My extended family is worse. My maternal grandmother is incredibly vain and self absorbed, and has not only been an awful mother to my mom, but a bad grandmother as well . She cared more about her image as an aging woman than she did being a grandmother. She was actually embarrassed to be called Grandma in public. She had a daughter when she was in her 40s (who is actually just under two years older than me), who is just as vain and self absorbed as she is. I was constantly compared to my "aunt" who was skinnier and definitely more popular than I ever was. My family's motto has always been just to "suck it up" and as an emotional teenager on high dose psychotics, I was outcasted and gossiped about.
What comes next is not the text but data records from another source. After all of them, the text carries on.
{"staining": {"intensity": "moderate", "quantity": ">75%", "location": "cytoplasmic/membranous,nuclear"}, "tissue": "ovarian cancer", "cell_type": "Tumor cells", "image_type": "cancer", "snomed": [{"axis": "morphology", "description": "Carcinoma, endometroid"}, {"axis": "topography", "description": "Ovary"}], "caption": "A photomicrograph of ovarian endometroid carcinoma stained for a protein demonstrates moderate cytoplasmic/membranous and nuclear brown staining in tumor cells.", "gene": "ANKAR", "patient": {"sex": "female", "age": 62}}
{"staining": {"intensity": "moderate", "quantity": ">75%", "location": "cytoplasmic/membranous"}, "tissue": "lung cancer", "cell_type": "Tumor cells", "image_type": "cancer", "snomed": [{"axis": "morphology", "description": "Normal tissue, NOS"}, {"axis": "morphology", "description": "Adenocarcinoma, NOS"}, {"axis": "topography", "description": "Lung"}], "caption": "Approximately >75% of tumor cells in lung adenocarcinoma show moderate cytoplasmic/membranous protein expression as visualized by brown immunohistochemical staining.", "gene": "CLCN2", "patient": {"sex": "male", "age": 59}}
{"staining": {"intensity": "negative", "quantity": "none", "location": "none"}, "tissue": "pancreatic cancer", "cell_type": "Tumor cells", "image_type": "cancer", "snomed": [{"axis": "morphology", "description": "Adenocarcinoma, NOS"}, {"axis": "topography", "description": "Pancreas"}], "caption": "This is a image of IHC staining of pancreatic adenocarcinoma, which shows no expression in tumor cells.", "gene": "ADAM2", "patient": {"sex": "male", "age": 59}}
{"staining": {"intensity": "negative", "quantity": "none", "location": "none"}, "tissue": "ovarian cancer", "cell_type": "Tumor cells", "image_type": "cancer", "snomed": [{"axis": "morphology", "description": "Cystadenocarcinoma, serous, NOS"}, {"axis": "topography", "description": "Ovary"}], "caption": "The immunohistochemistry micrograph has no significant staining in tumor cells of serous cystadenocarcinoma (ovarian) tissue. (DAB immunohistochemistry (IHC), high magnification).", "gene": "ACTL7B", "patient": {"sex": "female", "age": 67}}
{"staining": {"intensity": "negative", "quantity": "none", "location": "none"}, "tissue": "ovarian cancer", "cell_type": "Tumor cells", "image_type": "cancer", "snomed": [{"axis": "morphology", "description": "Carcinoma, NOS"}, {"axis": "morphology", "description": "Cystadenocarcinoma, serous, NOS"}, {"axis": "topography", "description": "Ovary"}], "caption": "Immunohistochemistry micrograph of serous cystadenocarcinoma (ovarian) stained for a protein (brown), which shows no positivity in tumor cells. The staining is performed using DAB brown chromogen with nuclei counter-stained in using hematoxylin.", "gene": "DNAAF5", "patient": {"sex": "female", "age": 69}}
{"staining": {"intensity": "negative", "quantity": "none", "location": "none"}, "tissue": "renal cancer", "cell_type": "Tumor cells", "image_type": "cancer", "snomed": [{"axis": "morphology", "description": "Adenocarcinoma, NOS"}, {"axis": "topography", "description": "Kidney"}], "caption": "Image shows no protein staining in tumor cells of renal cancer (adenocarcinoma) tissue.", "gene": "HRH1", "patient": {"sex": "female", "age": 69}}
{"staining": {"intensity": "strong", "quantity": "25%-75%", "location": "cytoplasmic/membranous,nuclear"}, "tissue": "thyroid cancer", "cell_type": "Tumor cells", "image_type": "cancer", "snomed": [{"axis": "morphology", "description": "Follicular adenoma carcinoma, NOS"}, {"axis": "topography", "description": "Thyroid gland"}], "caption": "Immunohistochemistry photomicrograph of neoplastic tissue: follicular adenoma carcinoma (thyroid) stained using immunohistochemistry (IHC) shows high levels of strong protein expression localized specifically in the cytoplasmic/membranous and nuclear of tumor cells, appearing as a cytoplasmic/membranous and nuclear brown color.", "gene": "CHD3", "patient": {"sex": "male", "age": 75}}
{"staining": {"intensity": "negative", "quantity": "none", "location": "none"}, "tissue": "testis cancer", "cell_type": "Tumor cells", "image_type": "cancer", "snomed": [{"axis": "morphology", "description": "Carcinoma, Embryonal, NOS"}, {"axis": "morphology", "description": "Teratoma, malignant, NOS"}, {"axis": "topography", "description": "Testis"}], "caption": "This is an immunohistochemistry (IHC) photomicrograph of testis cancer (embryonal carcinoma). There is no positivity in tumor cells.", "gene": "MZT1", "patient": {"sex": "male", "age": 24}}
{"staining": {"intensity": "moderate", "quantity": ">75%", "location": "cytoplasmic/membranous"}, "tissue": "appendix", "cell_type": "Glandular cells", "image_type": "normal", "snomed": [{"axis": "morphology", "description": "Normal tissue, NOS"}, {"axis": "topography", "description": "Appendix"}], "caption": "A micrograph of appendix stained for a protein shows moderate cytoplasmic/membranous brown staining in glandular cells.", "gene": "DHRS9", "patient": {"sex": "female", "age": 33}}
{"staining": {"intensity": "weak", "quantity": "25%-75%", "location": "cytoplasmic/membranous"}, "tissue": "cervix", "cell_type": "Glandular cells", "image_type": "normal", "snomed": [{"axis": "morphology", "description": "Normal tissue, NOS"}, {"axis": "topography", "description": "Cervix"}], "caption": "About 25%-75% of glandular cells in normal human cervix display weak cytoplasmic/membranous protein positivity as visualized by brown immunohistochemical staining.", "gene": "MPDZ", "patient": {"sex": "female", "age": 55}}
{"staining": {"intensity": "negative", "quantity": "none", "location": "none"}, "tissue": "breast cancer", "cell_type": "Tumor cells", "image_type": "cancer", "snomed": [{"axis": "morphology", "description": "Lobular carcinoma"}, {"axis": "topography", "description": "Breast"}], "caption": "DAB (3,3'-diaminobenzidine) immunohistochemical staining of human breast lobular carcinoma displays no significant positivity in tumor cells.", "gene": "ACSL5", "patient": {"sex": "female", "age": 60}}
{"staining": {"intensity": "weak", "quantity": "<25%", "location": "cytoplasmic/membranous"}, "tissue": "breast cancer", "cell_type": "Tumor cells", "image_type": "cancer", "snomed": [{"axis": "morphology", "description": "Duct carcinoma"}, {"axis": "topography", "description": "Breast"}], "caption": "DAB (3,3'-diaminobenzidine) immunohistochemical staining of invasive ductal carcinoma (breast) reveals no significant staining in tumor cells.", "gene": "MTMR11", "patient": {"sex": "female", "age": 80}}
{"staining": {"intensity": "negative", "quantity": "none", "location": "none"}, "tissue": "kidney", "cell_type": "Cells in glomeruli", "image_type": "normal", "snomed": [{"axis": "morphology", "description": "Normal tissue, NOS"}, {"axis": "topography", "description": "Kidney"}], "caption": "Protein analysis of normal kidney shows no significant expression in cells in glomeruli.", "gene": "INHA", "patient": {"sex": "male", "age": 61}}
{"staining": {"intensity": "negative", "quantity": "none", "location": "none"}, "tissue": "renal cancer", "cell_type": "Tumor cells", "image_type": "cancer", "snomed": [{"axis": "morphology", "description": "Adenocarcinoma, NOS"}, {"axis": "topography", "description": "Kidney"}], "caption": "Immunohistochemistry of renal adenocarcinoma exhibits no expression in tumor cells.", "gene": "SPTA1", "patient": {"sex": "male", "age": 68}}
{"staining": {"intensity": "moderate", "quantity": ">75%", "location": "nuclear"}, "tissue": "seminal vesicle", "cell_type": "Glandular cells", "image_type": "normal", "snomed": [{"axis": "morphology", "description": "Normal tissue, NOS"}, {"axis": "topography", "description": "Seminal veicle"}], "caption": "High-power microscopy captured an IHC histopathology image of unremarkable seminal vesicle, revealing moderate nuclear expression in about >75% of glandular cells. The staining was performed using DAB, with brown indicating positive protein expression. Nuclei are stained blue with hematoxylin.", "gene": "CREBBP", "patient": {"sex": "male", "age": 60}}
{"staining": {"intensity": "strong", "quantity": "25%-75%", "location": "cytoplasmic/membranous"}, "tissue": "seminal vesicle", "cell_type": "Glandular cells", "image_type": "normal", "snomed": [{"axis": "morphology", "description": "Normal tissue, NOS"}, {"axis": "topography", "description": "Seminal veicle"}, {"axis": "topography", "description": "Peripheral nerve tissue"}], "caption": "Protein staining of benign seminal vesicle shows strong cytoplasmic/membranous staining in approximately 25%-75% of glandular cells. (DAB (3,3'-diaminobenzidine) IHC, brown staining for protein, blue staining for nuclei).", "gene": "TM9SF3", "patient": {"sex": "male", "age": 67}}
Obviously this is an extremely shortened version of my familial issues, but I felt it just needed to be shared. I often am made to feel like I'm being dramatic and I need to get over the past, but it has shaped me to be who I am today.  Would you tell a rape victim or a veteran to "just get over it"? No. PTSD is PTSD. Obviously my story is not as bad as many people have it; I grew up with clothes, food, and a roof over my head. I was taken to the dentist and doctor and went to private schools. I was also made to feel fat every day, dismissed for being emotional, and ignored by psychiatrists and my own parents for the inner turmoil I felt daily. 
I know I have family; I have a few close friends and a husband who would love me to the ends of the earth, and we don't have the same blood running through our veins. I think Webster should reevaluate the definition of family, because the people we share DNA with aren't always the ones who are there for us.